Now I’m not suggesting that you dangle out of trees at the side of the road or trespass onto farmer’s fields to loot from their hedgerows, but if you can get hold of a few heads of Elderflower, then do!! It is in season in the UK and it’s free!!
You’ve probably seen alot of elderflower at the side of railway tracks and motorways, it’s incredible that something so sweet smelling and delicate can survive in such harsh environments, but it does. Unfortunately this isn’t the best stuff to use. You can rinse the flowers to remove fumes and dirt but if you can, try to find some a little way away from the road etc. I collected my Elderflower whilst on a walk. It was growing in abundance at the side of a public footpath and an armful came home with me.
Most elderflower recipes give you the number of flower heads you will need. This always confuses me as some flower heads are tiny, some huge and plus I always lose count of how many I’ve…er…de-flowered, if you like! So I’ve given you a weight, so there’s no confusion.

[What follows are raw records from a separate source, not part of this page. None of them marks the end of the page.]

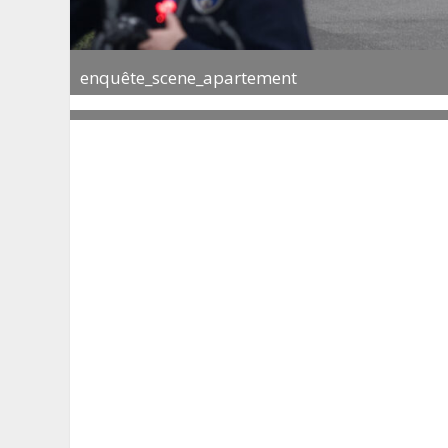
enquête_scene_apartement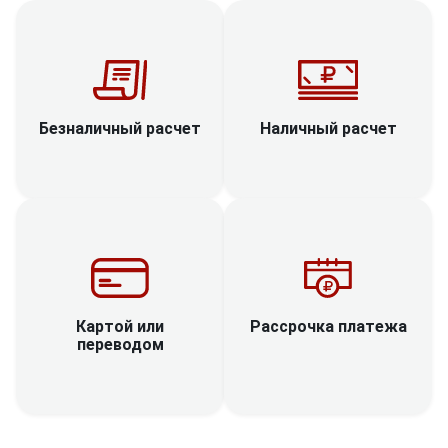
Наличный расчет
Безналичный расчет
Рассрочка платежа
Картой или
переводом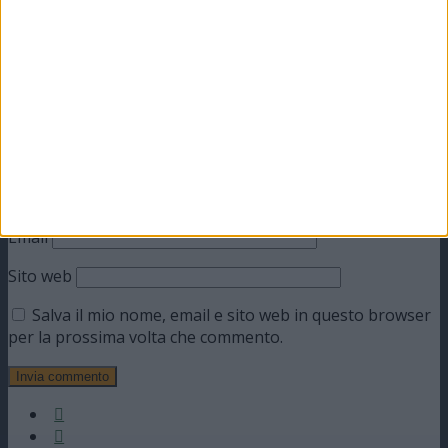
Commento
*
Nome
Email
Sito web
Salva il mio nome, email e sito web in questo browser
per la prossima volta che commento.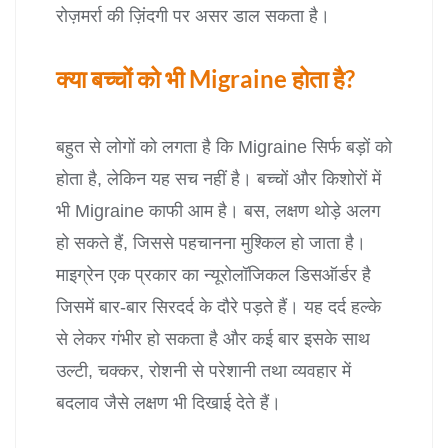
रोज़मर्रा की ज़िंदगी पर असर डाल सकता है।
क्या बच्चों को भी Migraine होता है?
बहुत से लोगों को लगता है कि Migraine सिर्फ बड़ों को
होता है, लेकिन यह सच नहीं है। बच्चों और किशोरों में
भी Migraine काफी आम है। बस, लक्षण थोड़े अलग
हो सकते हैं, जिससे पहचानना मुश्किल हो जाता है।
माइग्रेन एक प्रकार का न्यूरोलॉजिकल डिसऑर्डर है
जिसमें बार-बार सिरदर्द के दौरे पड़ते हैं। यह दर्द हल्के
से लेकर गंभीर हो सकता है और कई बार इसके साथ
उल्टी, चक्कर, रोशनी से परेशानी तथा व्यवहार में
बदलाव जैसे लक्षण भी दिखाई देते हैं।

This is just a small batch recipe and it doesn’t include citric acid like most. The reason it doesn’t include citric acid is because I had run out and so went to get some from my local Chemist, who reliably informed me that they don’t stock it anymore because heroin users kept purchasing it and they want no part in all that :-/
If you can find some citric acid and you aren’t a heroin user, add 25 grams to this recipe and it should keep for a few weeks longer. I would definitely recommend doing this if you’re going to multiply the recipe and make a larger amount.
Elderflowers have large creamy white flower heads with 5 white petals and the leaves have teeth.

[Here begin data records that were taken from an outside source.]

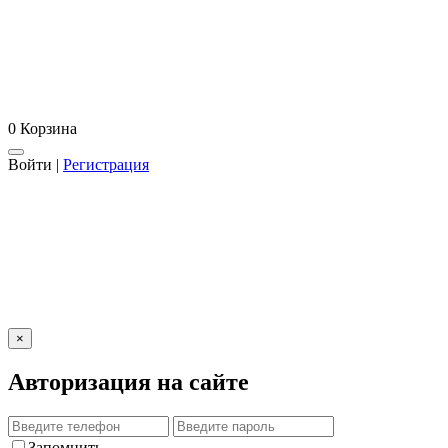
0
Корзина
Войти
|
Регистрация
×
Авторизация на сайте
Запомнить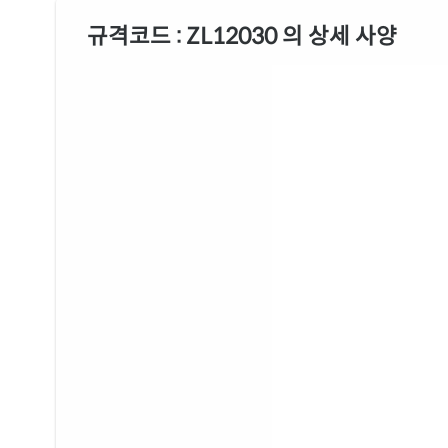
규격코드 : ZL12030 의 상세 사양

Choose fully opened flower heads that aren’t too old (older flowers may have brown edges and they don’t smell very nice) and make sure you’ll leave some for wildlife and other foragers.

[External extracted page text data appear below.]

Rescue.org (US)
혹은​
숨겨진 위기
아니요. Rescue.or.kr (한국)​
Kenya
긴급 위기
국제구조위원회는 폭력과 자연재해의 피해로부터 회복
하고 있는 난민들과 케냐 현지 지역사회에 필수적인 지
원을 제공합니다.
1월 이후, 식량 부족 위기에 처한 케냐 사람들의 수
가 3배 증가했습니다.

This makes a small batch of around 600-700ml depending on how much you spill (I spilt a whole lot!). My Auntie Liz has a pub and very kindly saved some of their small individual bottles of wine (empty of course) and this year this recipe made around 3 1/2 of these bottles, despite my spillage.
You Will Need:
120g elderflowers (weighed once removed from stalks) This will be between 20 and 30 flower heads depending on size
500 ml boiled water
450g caster sugar
- Add the sugar to the boiled water in a large pan.
- Stir until the sugar dissolves and allow to cool completely
- Shake each flower head to remove bugs.
- Strip the flowers from the stalks. You don’t have to be too precious about this but the stalks aren’t good for you so get rid of as much as you can.
- Weigh the flowers.
- Lay the flowers in a sieve and rinse well with cold water.
- Slice your lemons and add to the syrup.
- Once the syrup mixture is cool add the flowers.
- Stir the whole mixture, cover and leave in the fridge.
- You need to let the mixture infuse for 3 days, stirring a couple of times a day.
- After the three days, take a sieve and lay a clean tea towel or a piece of kitchen roll inside it.
- Pour the mixture through into another bowl. You might like to leave the whole lot in the fridge for a few hours to drip through.
- Clean and rinse your glass bottles/jars and allow to cool in a hot oven (put the containers in when the oven is cold and then turn the heat on).
- Use a funnel to pour the mixture into the containers.
- Allow to cool, label and refrigerate.
- Your cordial/syrup should keep well in the fridge for 3-4 weeks. If you like, you can freeze the mixture in ice cube trays which will make it last much longer.
Elderflower cordial/syrup is delicious added to ice cream recipes, apple juice, lemonade, champagne and jelly/jello to name just a few things.